The Institute for Safe Medication Practices has received a number of reports involving brand name medications that may contain different active ingredients in another country.

In one report, a patient was prescribed Dilacor XR (diltiazem extended-release) 120 mg daily for hypertension. While traveling to Serbia, he ran out of medication. A Serbian pharmacist filled the prescription, but he actually dispensed digoxin 0.25 mg because, in Serbia, Dilacor is a brand name for digoxin. The patient did not notice the change in tablet strength, so he continued to take the medication for 3 days upon return to the United States. He took extra doses each day (2-3 tablets), however, because he felt that his blood pressure medication was not working. By the third day, the patient experienced signs of digoxin toxicity, including nausea, vomiting, headaches, and chest pain worsened by exertion. He went to an emergency department and was admitted for monitoring and treatment with Digibind (digoxin immune FAB).

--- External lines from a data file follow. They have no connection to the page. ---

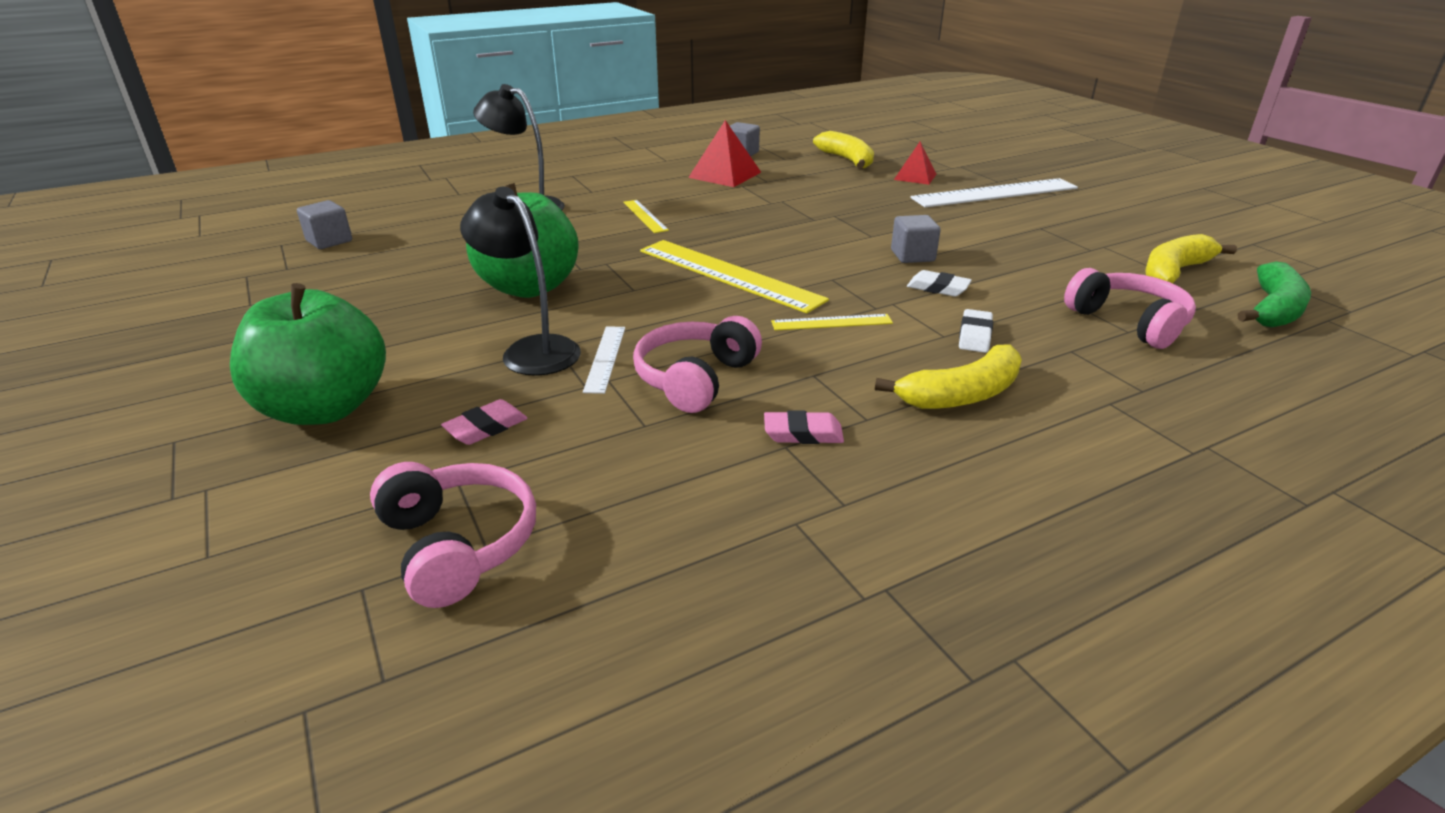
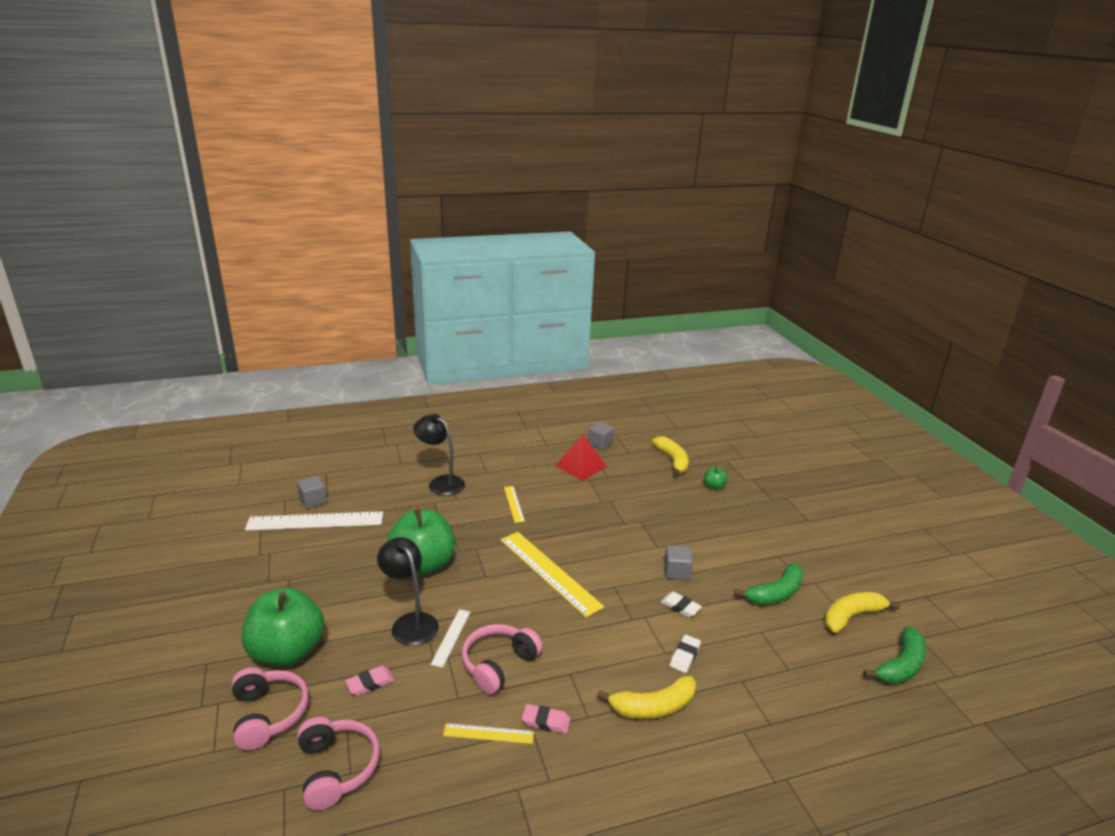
camera: 10 degrees right, 5 degrees down
yellow ruler [771,314,893,331] -> yellow ruler moved to [443,723,534,744]
red pyramid [894,142,936,185] -> green apple [704,467,728,490]
white ruler [910,178,1078,207] -> white ruler moved to [245,511,383,531]
pink headphones [1064,268,1196,349] -> pink headphones moved to [232,667,309,750]
none -> green banana [734,563,803,605]

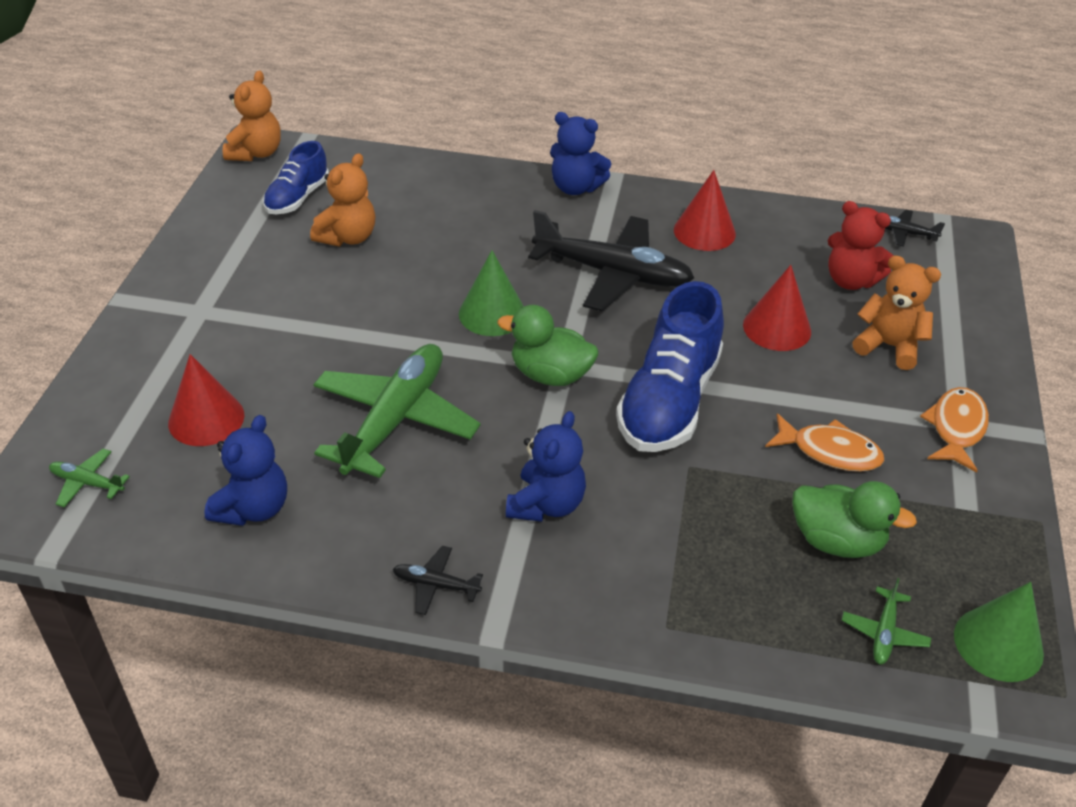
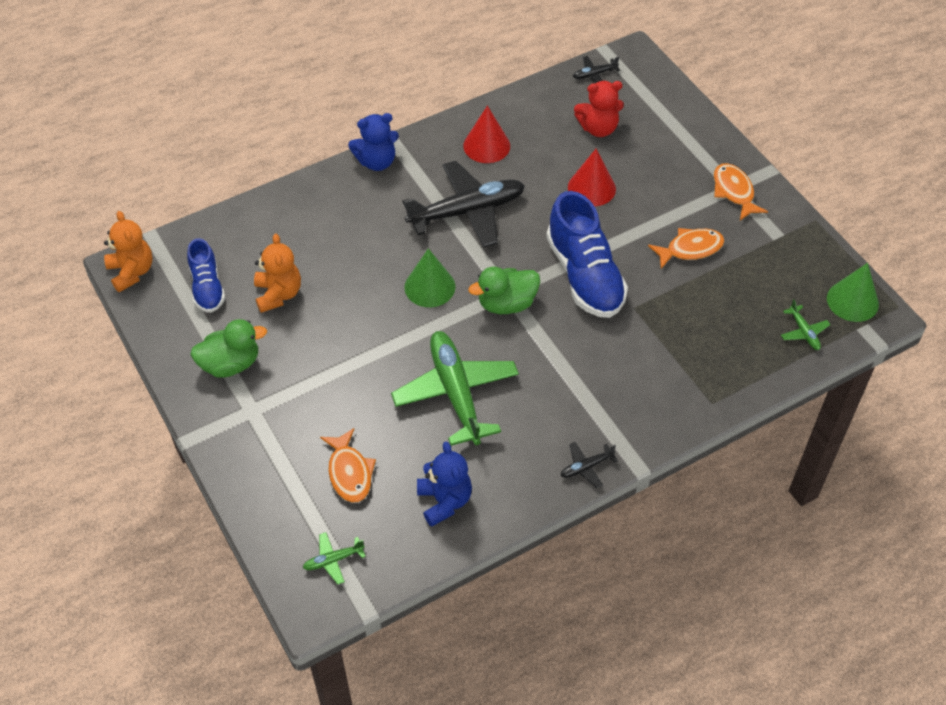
camera: 40 degrees left, 10 degrees up
red cone [168,354,245,446] -> orange fish [320,428,376,503]
blue teddy bear [506,411,586,522] -> none
green duck [792,481,917,558] -> green duck moved to [190,319,267,377]
orange teddy bear [852,255,941,370] -> none

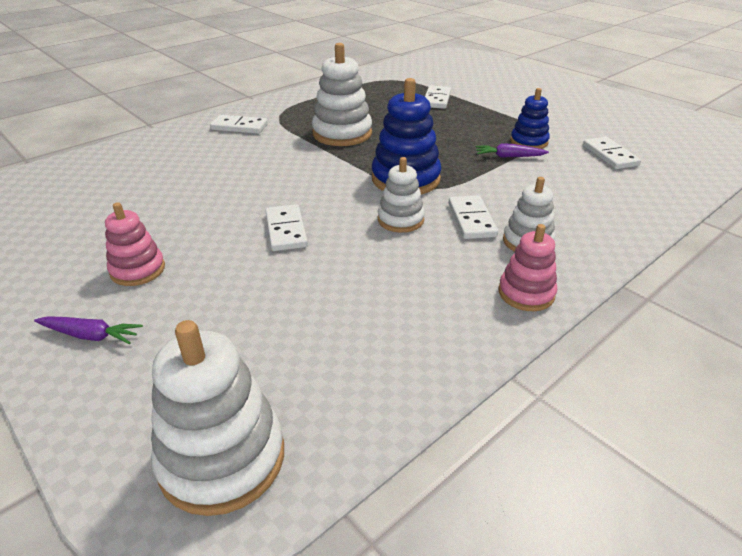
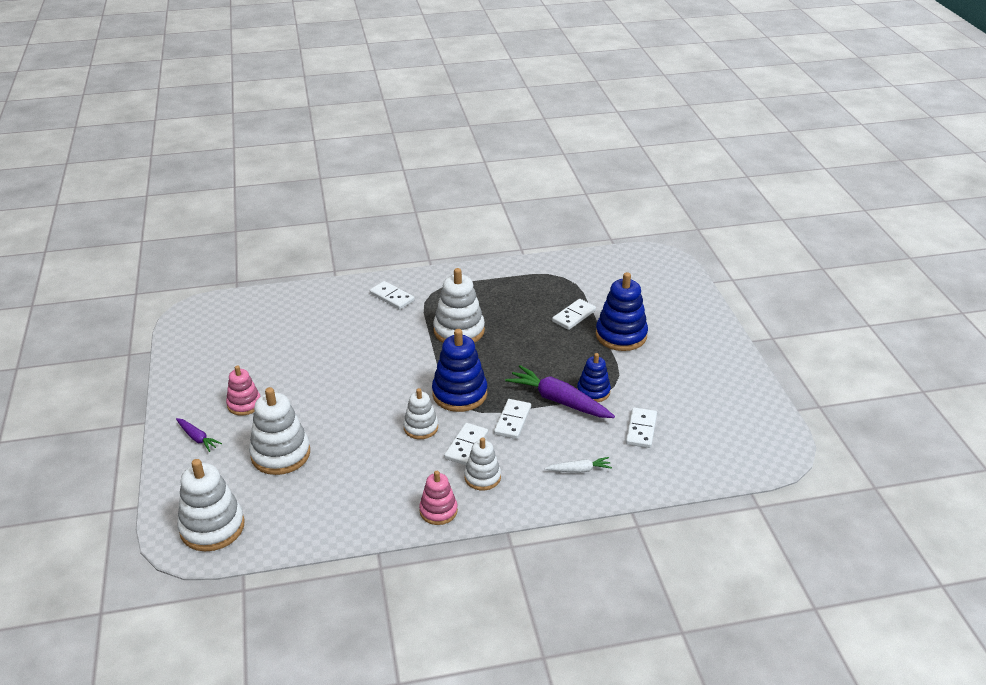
camera: 30 degrees right, 0 degrees up
white domino [265,204,308,251] -> white domino moved to [494,399,531,439]
purple carrot [476,143,549,158] -> purple carrot [505,365,615,418], size x1.92
none -> white stacking toy [249,387,310,475]
none -> white carrot [545,457,612,473]
none -> blue stacking toy [596,272,648,351]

In another case, a hospitalized patient developed gastrointestinal (GI) bleeding, and the medical team was trying to determine the cause. A pharmacy student on the team was asked to find out what “Cartia” was, since the patient had apparently been taking that medication prior to admission. The student found that several Web sites, as well as Micromedex, described Cartia as a 100-mg, enteric-coated tablet of aspirin. When the student reported this information to the team, a decision was made to discontinue the drug, as aspirin can cause GI bleeding. Fortunately, a medication error was averted when it was discovered that the patient was actually taking Cartia XT (diltiazem in the United States), which is bioequivalent to Cardizem CD, to treat hypertension and angina.

Cartia is a trademark for enteric-coated aspirin in New Zealand and Australia. This product can be purchased over the Internet in the United States, however, and both products could be considered heart medications, increasing the risk of error. If a patient taking Cartia XT searches the Web and finds that “Cartia” is available without a prescription and inexpensive (one site advertised 28 tablets for $1.94 in US dollars), a medication error could occur. Confusion also could exist among physicians trained outside the United States or patients who travel between the United States and New Zealand or Australia.

Finally, the trademark Entex LA is used for 2 different products in the United States and Canada. In the United States, Andrx Pharmaceuticals markets a capsule formulation of Entex LA that contains phenylephrine hydrochloride (30 mg extended-release) and guaifenesin (400 mg immediate-release). In Canada, Purdue Pharma Canada supplies Entex LA as a tablet that contains pseudoephedrine (120 mg) and guaifenesin (600 mg). Compounding the confusion, the indicated adult dose for each product is one tablet every 12 hours.

Safe Practice Recommendations

Be cautious of drug information obtained only from the Internet. The Internet knows no national boundaries, so information—even drug names—found may be inaccurate and/or not applicable to health care in the United States. Always question patients on the reason they are taking their medications so as not to rely solely on drug references. Remind patients when they travel to carry an adequate supply of medications and a list by generic and brand name. Those needing a temporary supply while overseas should confirm that the correct drug has been dispensed, as brand name products may contain different active ingredients in different countries.

For a list of drug names in which identical or nearly identical names used in other countries reflect different ingredients, please visit the FDA Web site at: www.fda.gov/oc/opacom/reports/confusingnames.html.